Aircraft have crosswind limits. (A few with granddaddy rights like the Jumbo jet it's a demonstrated limit so you may go above it at your own risk, but that will be down to each airline to decide in their procedures) If it's outside those limits you can't fly an approach and need to find a more into wind runway. Also much more importantly if the pilots aren't happy, they won't do it. They want to go home too.
Last Monday watched an Etihad aircraft divert from Munich to Milan to get to an appropriate airfield.
Was up round Nantgarw and Pontypridd today and they've taken a massive hit. Mud everywhere! Went past all the car garages and there must have been well over 1000 cars between all the lots that have all been written off. One dealer was dragging a few of the showroom crash cars out, they were full of mud and had obviously been floating around as they were dented on every panel.
The Upper Boat pub was a few feet lower than it should be too, it hadn't sank but there was so much mud dumped around and in it that it looked like it was trying to dig itself a hole.
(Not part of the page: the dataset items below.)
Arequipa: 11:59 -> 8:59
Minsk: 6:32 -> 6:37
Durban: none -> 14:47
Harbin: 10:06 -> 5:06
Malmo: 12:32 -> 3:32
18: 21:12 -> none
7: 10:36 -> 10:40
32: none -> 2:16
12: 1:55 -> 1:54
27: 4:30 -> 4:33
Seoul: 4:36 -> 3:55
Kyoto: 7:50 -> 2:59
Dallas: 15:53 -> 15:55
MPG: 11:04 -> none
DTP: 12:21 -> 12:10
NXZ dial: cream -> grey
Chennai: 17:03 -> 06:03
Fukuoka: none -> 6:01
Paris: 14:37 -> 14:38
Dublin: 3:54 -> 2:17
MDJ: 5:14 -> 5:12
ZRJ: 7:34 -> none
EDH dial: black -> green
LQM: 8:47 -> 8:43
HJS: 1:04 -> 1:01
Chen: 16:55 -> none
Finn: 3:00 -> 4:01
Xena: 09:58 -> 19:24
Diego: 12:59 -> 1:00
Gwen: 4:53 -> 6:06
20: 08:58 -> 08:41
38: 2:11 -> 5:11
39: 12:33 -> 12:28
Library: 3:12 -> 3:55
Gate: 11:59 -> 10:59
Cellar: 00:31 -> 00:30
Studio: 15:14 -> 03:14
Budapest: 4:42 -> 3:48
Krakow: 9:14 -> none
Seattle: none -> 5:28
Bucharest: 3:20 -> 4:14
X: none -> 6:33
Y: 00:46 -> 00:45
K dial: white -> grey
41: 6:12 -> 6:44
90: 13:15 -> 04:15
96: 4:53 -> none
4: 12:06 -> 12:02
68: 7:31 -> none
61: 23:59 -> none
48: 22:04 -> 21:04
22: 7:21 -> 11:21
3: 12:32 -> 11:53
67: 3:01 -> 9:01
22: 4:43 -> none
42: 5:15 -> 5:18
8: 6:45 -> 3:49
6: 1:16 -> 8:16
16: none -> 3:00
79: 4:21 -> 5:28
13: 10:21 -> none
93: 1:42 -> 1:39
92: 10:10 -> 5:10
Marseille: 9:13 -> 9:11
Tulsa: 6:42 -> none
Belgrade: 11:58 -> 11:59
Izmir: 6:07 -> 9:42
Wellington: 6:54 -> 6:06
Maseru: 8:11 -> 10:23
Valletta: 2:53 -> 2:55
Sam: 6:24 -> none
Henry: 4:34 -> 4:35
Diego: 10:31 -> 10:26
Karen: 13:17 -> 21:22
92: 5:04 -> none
It's just been refurbished too, will he an absolute mess inside.
Going to be a tough time for a lot of businesses for the next few weeks.
The drone footage shows cars all over the roads like they've been abandoned - they were washed away by the water.
Everyone along the Wye river is taking a battering again. It's up to new record levels now through Hereford, Ross-On-Wye and Monmouth. Purely just volume of water coming into it from upstream as it's no more than a drizzle in the area. There's also some shopping containers that have got loose round Ross, if they hit the bridge at Monmouth it'll be out of action for a long time!
where's that shot of, picton?
^ where is that? I'm sure I saw it from the Edinburgh -> London train today
Driving back through Shropshire yesterday, I’ve never seen the Severn so high, especially at Bridgnorth, I’m surprised there haven’t been any mobile homes floating down stream as the holiday park is flooded, my usual route home was full of diversions
where’s that shot of, picton
Leigh Flood Storage Area, upstream of Tonbridge, Kent on the River Medway.
@Houns the Severn is slowly dropping back now, Bridgnorth gauge peaked at 5.04m late last night - https://www.gaugemap.co.uk/#!Detail/72/78
The levels are not quite as high as November 2000 (5.26 m) and parts of Shrewsbury and Ironbridge have been saved from flooding by the portable barriers and walls built for this purpose in 2002. The Frankwell barriers have been deployed a good number of times since then. Lots of pics of Shrewsbury floods by SolsticewebPhotography on FB. Most of the streets in Shrewsbury that were flooded have reopened today.